=== Section Start ===

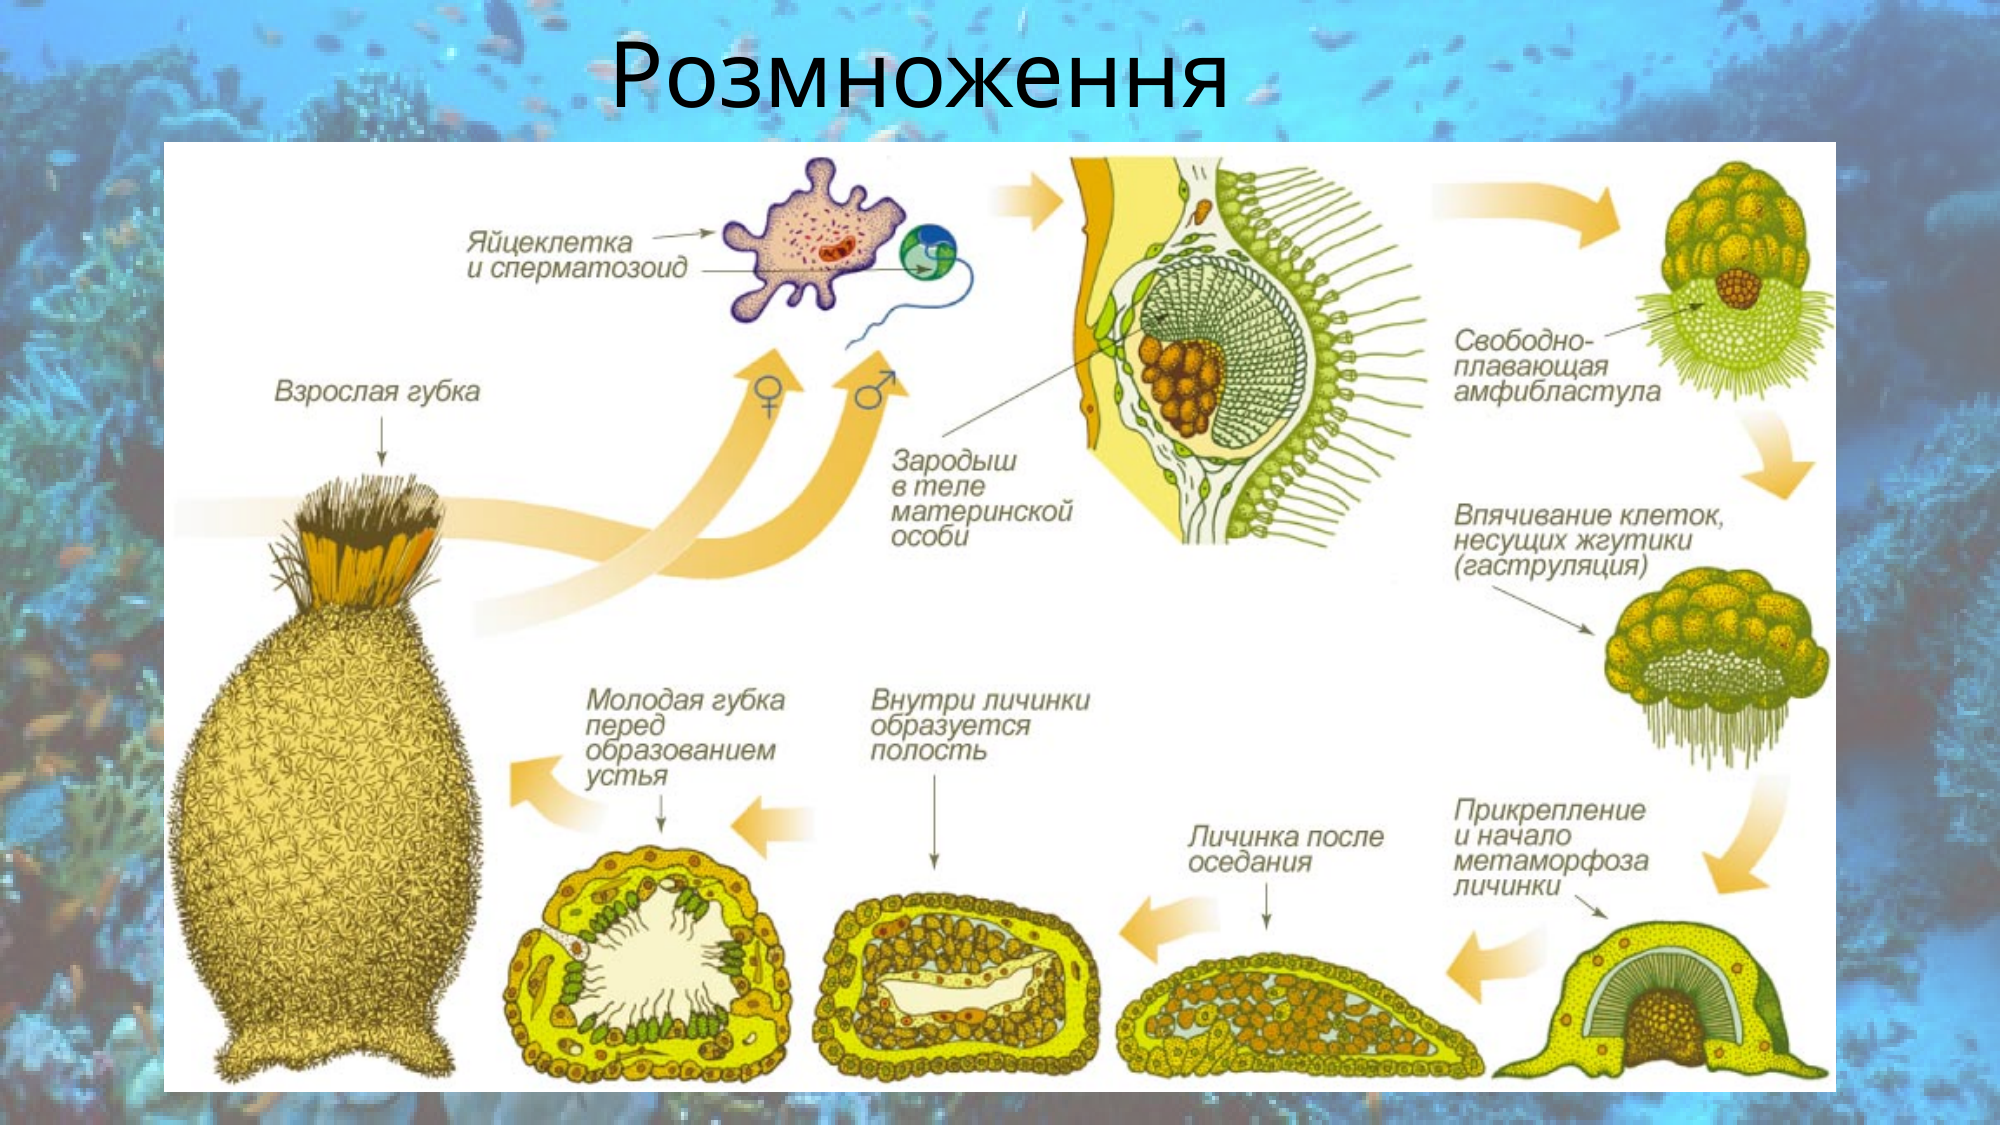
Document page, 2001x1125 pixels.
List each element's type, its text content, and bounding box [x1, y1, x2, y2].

=== Section End ===
=== Section Start ===

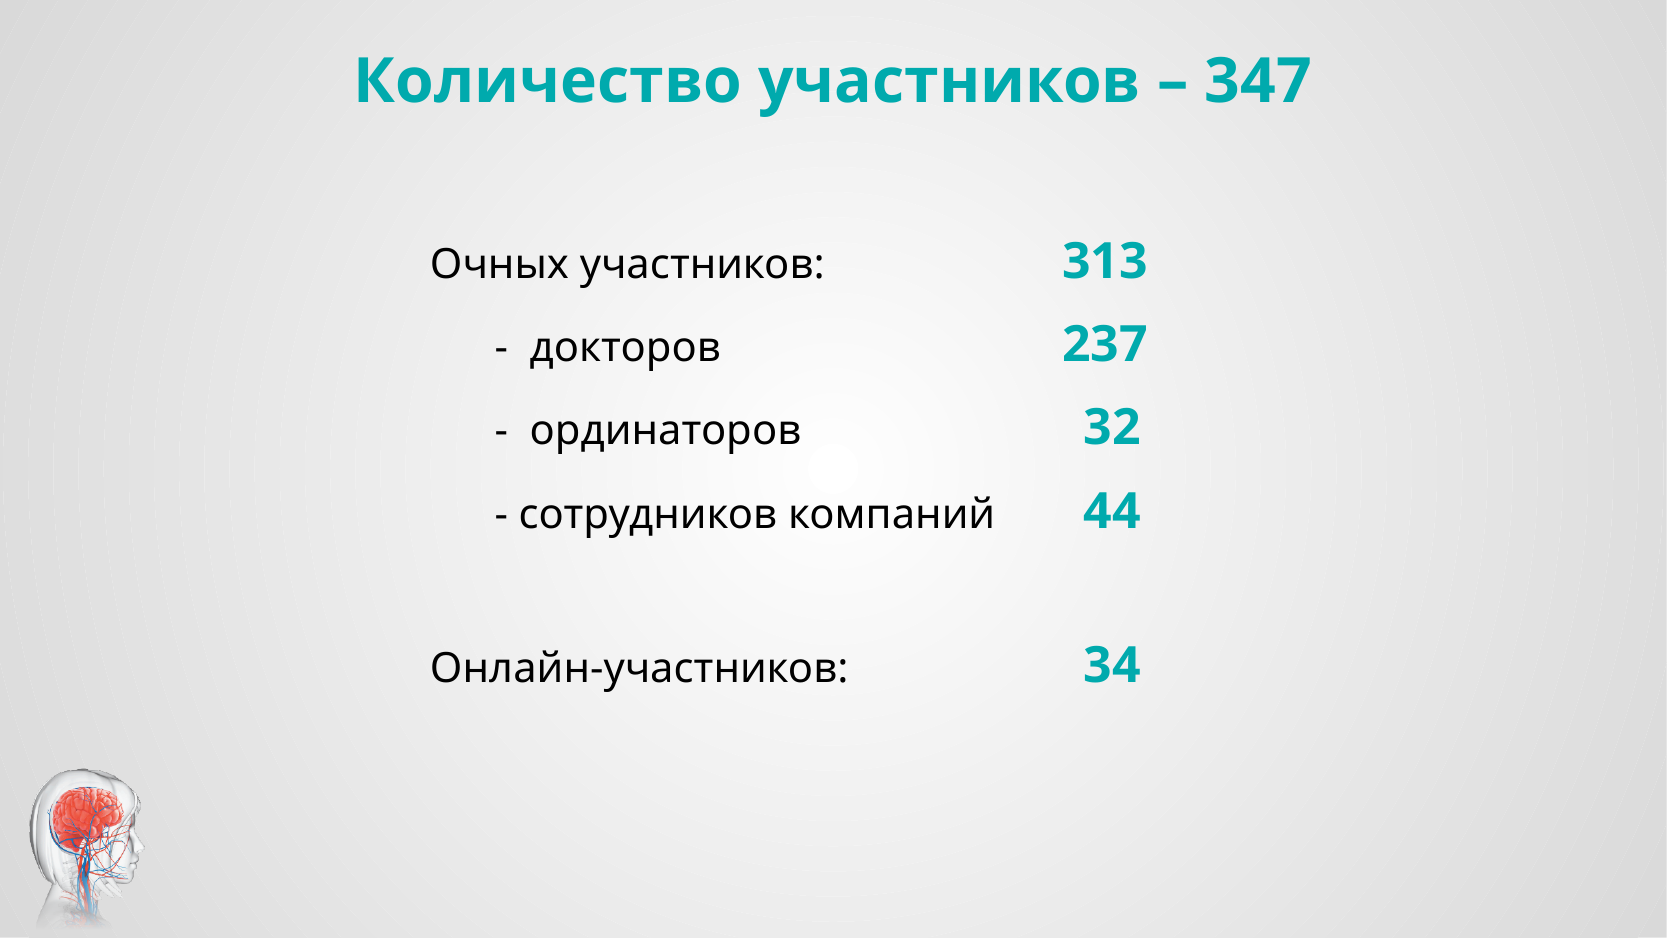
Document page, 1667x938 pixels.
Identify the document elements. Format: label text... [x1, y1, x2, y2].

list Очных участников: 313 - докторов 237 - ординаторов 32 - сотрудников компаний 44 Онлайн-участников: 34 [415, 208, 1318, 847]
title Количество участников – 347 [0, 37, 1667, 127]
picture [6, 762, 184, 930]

=== Section End ===

▶ Exercise requirements
Give back, word for word, only the lines above from the line holding "Document page, 2001x1125 pixels." to the line holding "List each element's", both included.

▶ Exercise answer
Document page, 2001x1125 pixels.
List each element's type, its text content, and bounding box [x1, y1, x2, y2].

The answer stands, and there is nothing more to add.